• _Work request_
Could you transcribe the whole listing, keeping every line exactly the same?

(Extracted information begins)

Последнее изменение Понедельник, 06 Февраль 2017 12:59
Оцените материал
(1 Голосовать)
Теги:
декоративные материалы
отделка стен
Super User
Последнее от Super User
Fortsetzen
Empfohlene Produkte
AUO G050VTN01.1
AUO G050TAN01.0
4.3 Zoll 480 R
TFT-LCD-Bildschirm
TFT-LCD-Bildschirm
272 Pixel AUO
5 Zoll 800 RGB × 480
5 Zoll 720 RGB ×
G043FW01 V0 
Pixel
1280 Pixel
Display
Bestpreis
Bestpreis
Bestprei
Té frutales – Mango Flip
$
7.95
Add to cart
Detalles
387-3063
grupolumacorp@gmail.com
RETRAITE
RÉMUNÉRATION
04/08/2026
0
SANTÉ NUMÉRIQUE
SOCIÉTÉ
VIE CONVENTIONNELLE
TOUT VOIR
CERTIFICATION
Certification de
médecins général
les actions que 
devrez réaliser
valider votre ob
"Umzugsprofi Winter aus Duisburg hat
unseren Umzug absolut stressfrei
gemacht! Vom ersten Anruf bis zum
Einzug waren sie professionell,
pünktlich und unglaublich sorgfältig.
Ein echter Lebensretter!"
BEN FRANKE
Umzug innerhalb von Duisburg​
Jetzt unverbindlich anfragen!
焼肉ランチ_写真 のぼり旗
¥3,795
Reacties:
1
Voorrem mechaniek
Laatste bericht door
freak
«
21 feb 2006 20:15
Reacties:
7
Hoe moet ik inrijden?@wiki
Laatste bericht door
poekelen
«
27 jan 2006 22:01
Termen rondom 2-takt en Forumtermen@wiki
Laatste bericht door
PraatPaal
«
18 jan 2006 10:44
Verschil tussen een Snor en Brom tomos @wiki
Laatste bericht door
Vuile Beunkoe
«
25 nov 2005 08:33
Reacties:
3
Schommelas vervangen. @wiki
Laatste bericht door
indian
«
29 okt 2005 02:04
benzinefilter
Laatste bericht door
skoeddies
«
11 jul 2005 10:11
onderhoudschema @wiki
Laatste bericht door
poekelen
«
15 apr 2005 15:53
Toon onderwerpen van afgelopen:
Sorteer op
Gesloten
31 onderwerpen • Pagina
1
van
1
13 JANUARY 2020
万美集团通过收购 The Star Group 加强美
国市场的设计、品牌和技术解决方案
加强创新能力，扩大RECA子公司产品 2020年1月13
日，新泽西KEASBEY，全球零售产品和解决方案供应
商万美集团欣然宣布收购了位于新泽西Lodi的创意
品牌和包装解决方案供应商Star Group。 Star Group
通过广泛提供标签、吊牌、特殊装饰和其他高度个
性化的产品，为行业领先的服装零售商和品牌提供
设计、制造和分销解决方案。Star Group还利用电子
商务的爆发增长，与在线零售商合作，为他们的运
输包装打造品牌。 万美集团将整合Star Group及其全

(Extracted information ends)

• _Response below_
Последнее изменение Понедельник, 06 Февраль 2017 12:59
Оцените материал
(1 Голосовать)
Теги:
декоративные материалы
отделка стен
Super User
Последнее от Super User
Fortsetzen
Empfohlene Produkte
AUO G050VTN01.1
AUO G050TAN01.0
4.3 Zoll 480 R
TFT-LCD-Bildschirm
TFT-LCD-Bildschirm
272 Pixel AUO
5 Zoll 800 RGB × 480
5 Zoll 720 RGB ×
G043FW01 V0 
Pixel
1280 Pixel
Display
Bestpreis
Bestpreis
Bestprei
Té frutales – Mango Flip
$
7.95
Add to cart
Detalles
387-3063
grupolumacorp@gmail.com
RETRAITE
RÉMUNÉRATION
04/08/2026
0
SANTÉ NUMÉRIQUE
SOCIÉTÉ
VIE CONVENTIONNELLE
TOUT VOIR
CERTIFICATION
Certification de
médecins général
les actions que 
devrez réaliser
valider votre ob
"Umzugsprofi Winter aus Duisburg hat
unseren Umzug absolut stressfrei
gemacht! Vom ersten Anruf bis zum
Einzug waren sie professionell,
pünktlich und unglaublich sorgfältig.
Ein echter Lebensretter!"
BEN FRANKE
Umzug innerhalb von Duisburg​
Jetzt unverbindlich anfragen!
焼肉ランチ_写真 のぼり旗
¥3,795
Reacties:
1
Voorrem mechaniek
Laatste bericht door
freak
«
21 feb 2006 20:15
Reacties:
7
Hoe moet ik inrijden?@wiki
Laatste bericht door
poekelen
«
27 jan 2006 22:01
Termen rondom 2-takt en Forumtermen@wiki
Laatste bericht door
PraatPaal
«
18 jan 2006 10:44
Verschil tussen een Snor en Brom tomos @wiki
Laatste bericht door
Vuile Beunkoe
«
25 nov 2005 08:33
Reacties:
3
Schommelas vervangen. @wiki
Laatste bericht door
indian
«
29 okt 2005 02:04
benzinefilter
Laatste bericht door
skoeddies
«
11 jul 2005 10:11
onderhoudschema @wiki
Laatste bericht door
poekelen
«
15 apr 2005 15:53
Toon onderwerpen van afgelopen:
Sorteer op
Gesloten
31 onderwerpen • Pagina
1
van
1
13 JANUARY 2020
万美集团通过收购 The Star Group 加强美
国市场的设计、品牌和技术解决方案
加强创新能力，扩大RECA子公司产品 2020年1月13
日，新泽西KEASBEY，全球零售产品和解决方案供应
商万美集团欣然宣布收购了位于新泽西Lodi的创意
品牌和包装解决方案供应商Star Group。 Star Group
通过广泛提供标签、吊牌、特殊装饰和其他高度个
性化的产品，为行业领先的服装零售商和品牌提供
设计、制造和分销解决方案。Star Group还利用电子
商务的爆发增长，与在线零售商合作，为他们的运
输包装打造品牌。 万美集团将整合Star Group及其全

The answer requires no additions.